Wofür gibst du zu viel Geld aus?
Für neue Sportsachen. Dieses Jahr wollte ich ein neues Gadget kaufen, ein Gerät für Reaktionsübungen. Es kostet etwa 500 Franken. Zum Glück habe ich es nicht gekauft, denn mein Chef im Tenniscenter Bad Ragaz, wo ich zwischendurch arbeite, sagte mir, er habe noch etwa fünf solche Dinger im Kasten, die nie jemand brauche.

Vor welcher Frage würdest du dich in einem Bewerbungsgespräch fürchten?
«Was hast du bis jetzt gemacht?» Und dann sage ich: «Spitzensport.» Ich mag die Frage nicht, weil es nicht überall akzeptiert ist, dass man Profisportlerin ist, zumindest dann nicht, wenn man in einer kleineren Sportart aktiv ist.

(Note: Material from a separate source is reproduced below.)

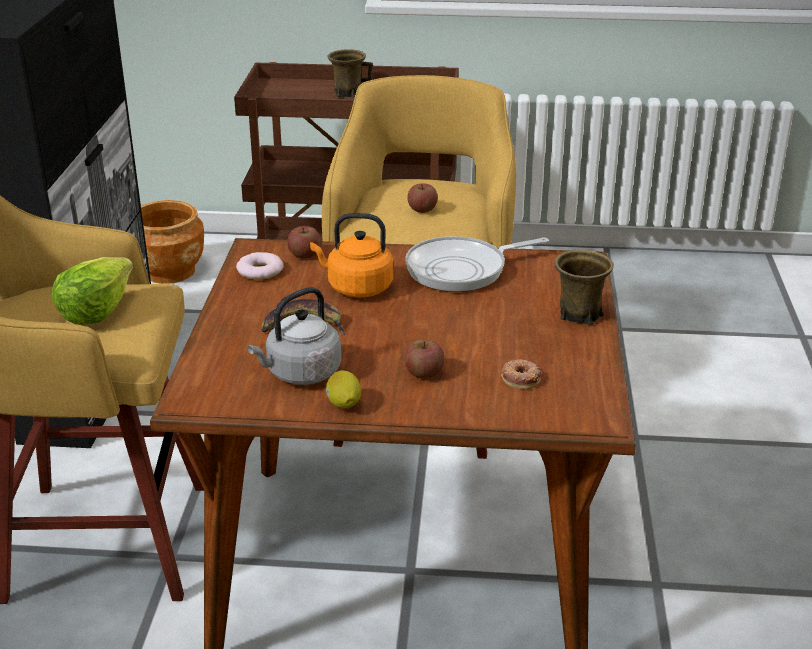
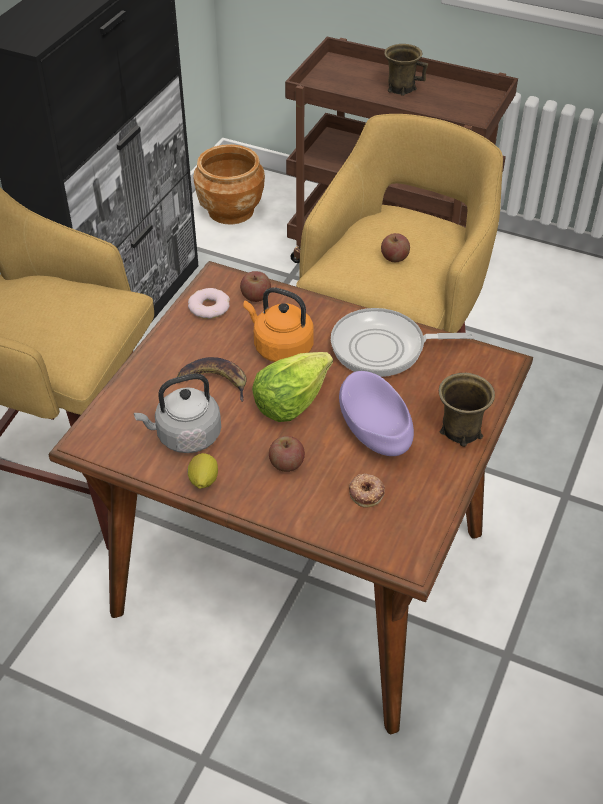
camera: 20 degrees right, 15 degrees up
lettuce [52,257,133,325] -> lettuce moved to [252,352,333,422]
none -> purple bowl [339,371,414,456]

Zu welcher Tageszeit sollte man dir besser keine schwierigen Fragen stellen?
Für meinen Mann ist es besser, wenn er eine halbe Stunde nach mir aufsteht. Oder sonst keine Fragen stellt frühmorgens.

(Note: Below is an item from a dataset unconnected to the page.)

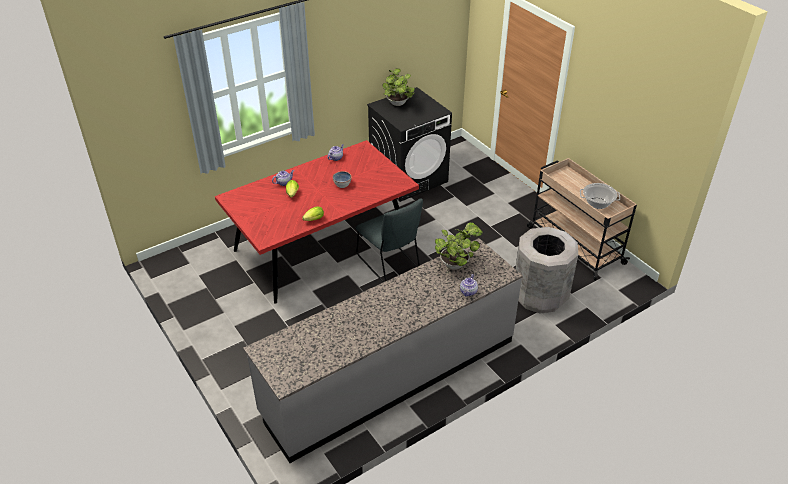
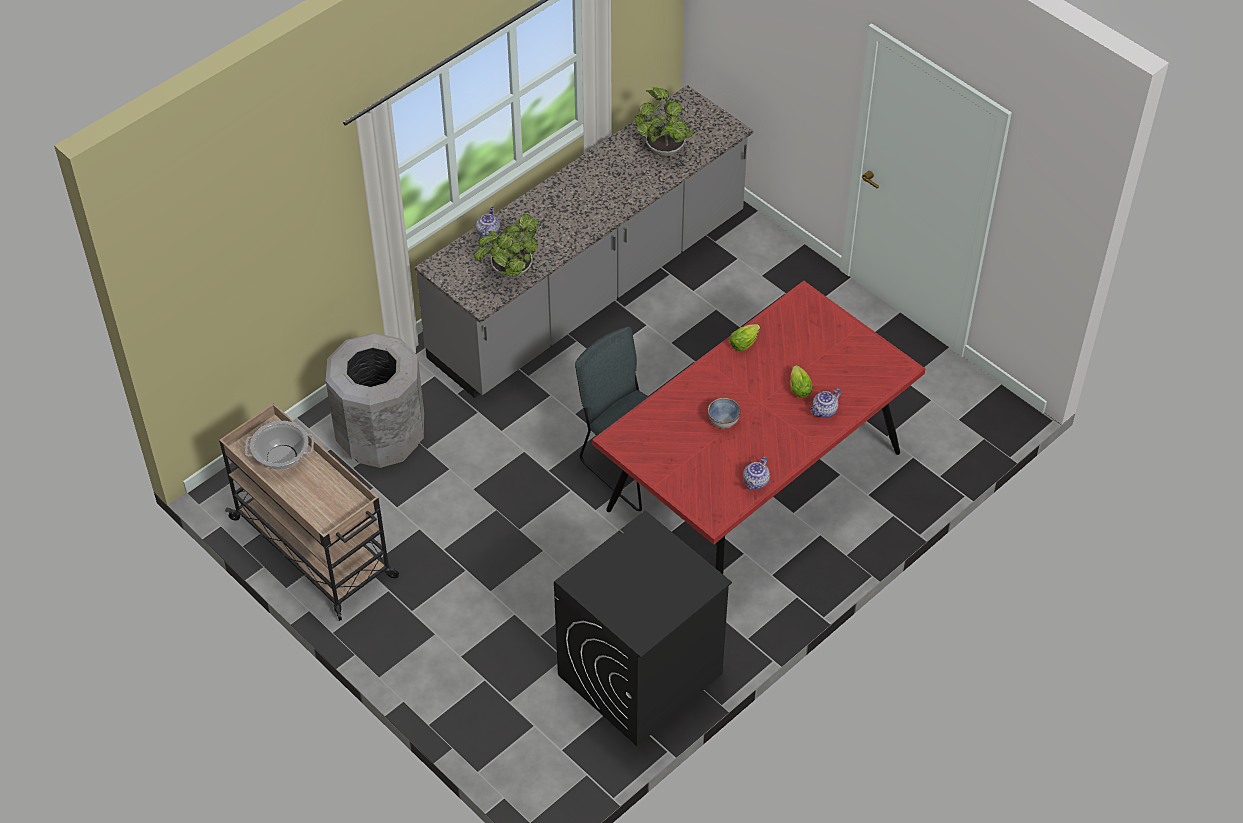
camera: 170 degrees right, 10 degrees up
potted plant [382,68,415,106] -> potted plant moved to [635,87,694,157]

Was sind für dich die grössten Modesünden?
Ich weiss nicht, ob das eine Sünde ist, aber ich trage immer Sneakers, auch wenn man schön angezogen sein muss.

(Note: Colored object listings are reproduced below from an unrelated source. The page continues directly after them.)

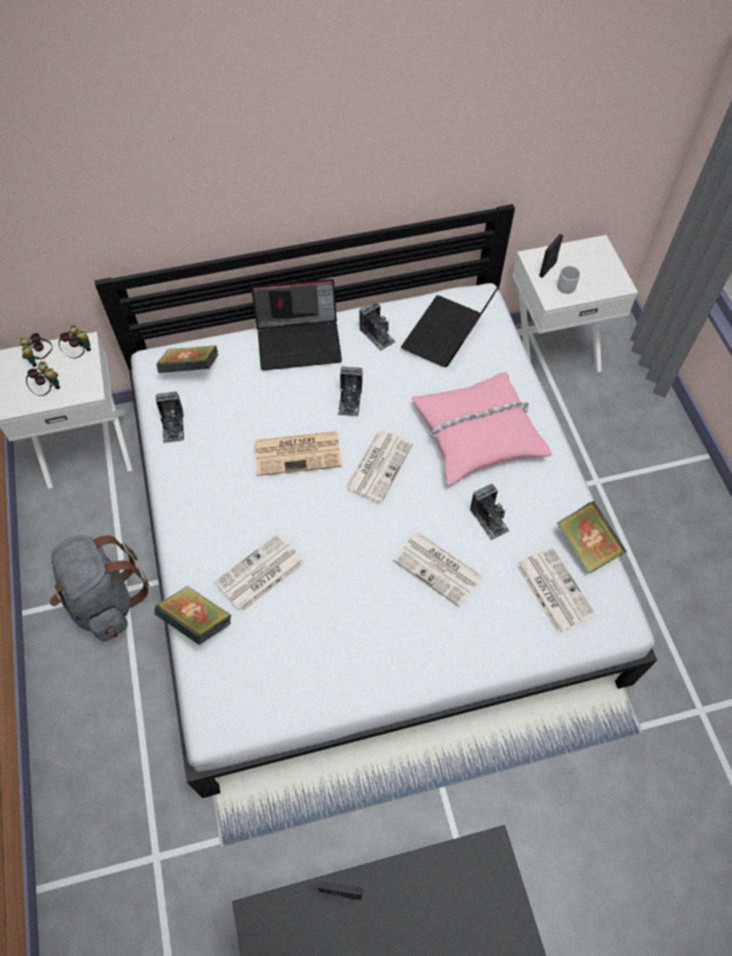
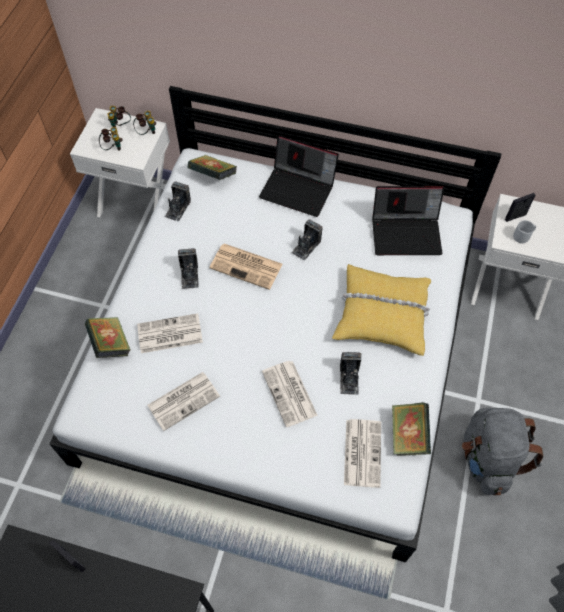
camera: 30 degrees right, 0 degrees up
grey backpack [50,535,149,642] -> grey backpack moved to [462,408,543,495]
newspaper [345,431,413,503] -> newspaper moved to [147,372,220,431]
camera [359,301,395,351] -> camera moved to [178,248,198,289]
laptop [401,285,500,367] -> laptop turned 150 degrees counterclockwise [372,186,444,255]
pink pillow [412,372,551,485] -> yellow pillow [332,264,431,356]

Was darf in deinem Kühlschrank nie fehlen?
Hafermilch. Für meinen Kaffee am Morgen. Und Magerquark. Ebenfalls für mein Frühstück.

Welches Menü gibst du zum Besten, wenn du jemanden beeindrucken willst?
Mini-Pizzas im Racletteofen. Da kann jeder seiner Fantasie freien Lauf lassen und machen, was er will.

Wovor drückst du dich im Haushalt am meisten?
Ich lege zwar gerne Wäsche zusammen, aber Wäsche aufhängen? Das mache ich nicht so gerne.

Worauf legst du beim Buchen eines Hotels den grössten Wert?
Auf die Rezensionen. Ich lese immer die obersten, die besten und die schlechtesten. Und dann schaue ich meistens noch auf holidaycheck.ch, was für Bilder hochgeladen worden sind.

Wo findet man dich in einem Club am ehesten?
Wenn Elektro läuft, findet man mich nirgends. Und überhaupt: Für Clubs bin ich langsam zu alt.

Wohin würdest du auswandern, wenn du müsstest?
Hawaii. Ich war schon zweimal dort. Aber wahrscheinlich würde ich es nicht einmal auf Hawaii lange aushalten – sondern schnell Heimweh bekommen. Daheim bin ich am liebsten.

Welches Zitat würdest du dir am ehesten tätowieren lassen?
Dass man seine Träume nie aus den Augen verlieren soll.

Hast du ein verborgenes Talent?
Hm… Ich koche sehr gerne, aber ich weiss nicht, ob ich auch talentiert bin. Ich bekomme zumindest häufig Komplimente, wenn ich gekocht habe.

Wann hast du zum letzten Mal etwas zum ersten Mal gemacht?
Ich war kürzlich erstmals in Paris, der Stadt der Liebe. Aber nicht mit meinem Mann, sondern mit Freundinnen.

Mit wem würdest du gerne für einen Tag das Leben tauschen?
Diese Frage werden wohl alle gleich beantworten. Mit Roger Federer. Aber als er noch aktiv war.

Was machst du, wenn du den Euromillions-Jackpot knackst?
Einen Teil des Geldes spenden. Schauen, dass meine Familie gut leben kann, meine Schwester, meine Eltern und Schwiegereltern. Und sonst gleich weiterleben und weiterarbeiten.

Was willst du in deinem Leben unbedingt noch lernen?
Gut Tennis und Golf spielen.

Worauf freust du dich am meisten nach der Sportkarriere?
Darauf, im Winter an einen warmen Ort in die Ferien verreisen zu können. Das sage ich schon lange. Ich habe lieber warm als kalt.